▶ [Required work] Reproduce precisely the lines of the material below from the line containing "wall art: present" up to and including its last line. Pictures must not be copied.

:: Source data

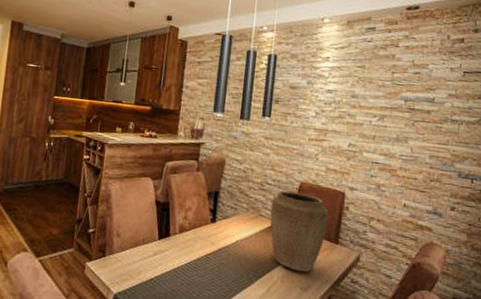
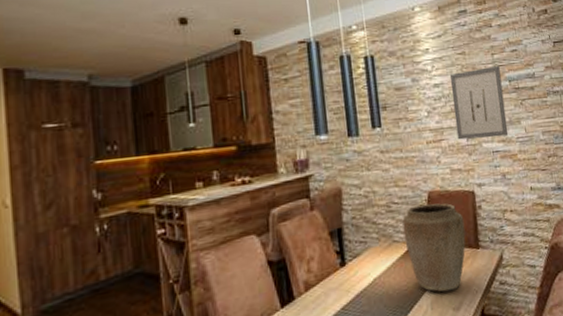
wall art: none [339,83,398,151] -> present [450,65,509,140]

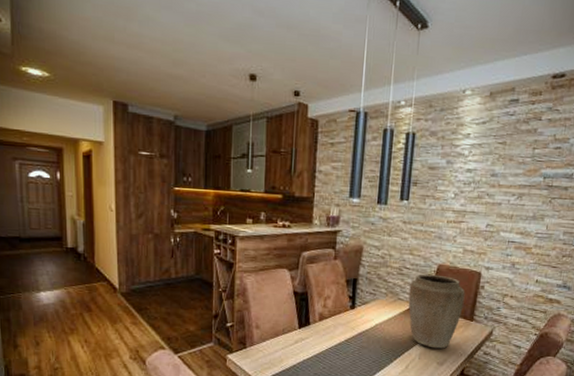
wall art: present [450,65,509,140] -> none [477,160,538,229]

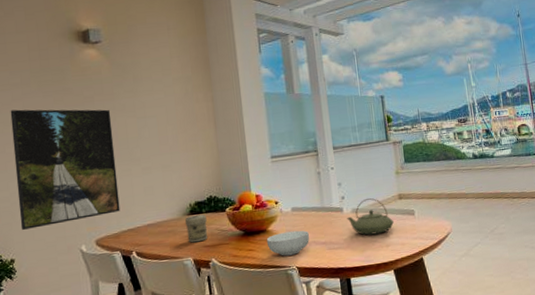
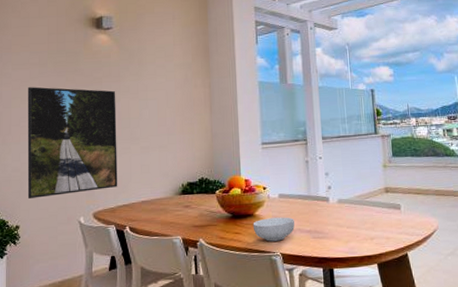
jar: present [184,215,208,243] -> none [176,195,198,222]
teapot: present [347,198,394,235] -> none [332,190,379,227]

::::

▶ [Answer to this task]
wall art: present [450,65,509,140] -> none [477,160,538,229]

jar: present [184,215,208,243] -> none [176,195,198,222]
teapot: present [347,198,394,235] -> none [332,190,379,227]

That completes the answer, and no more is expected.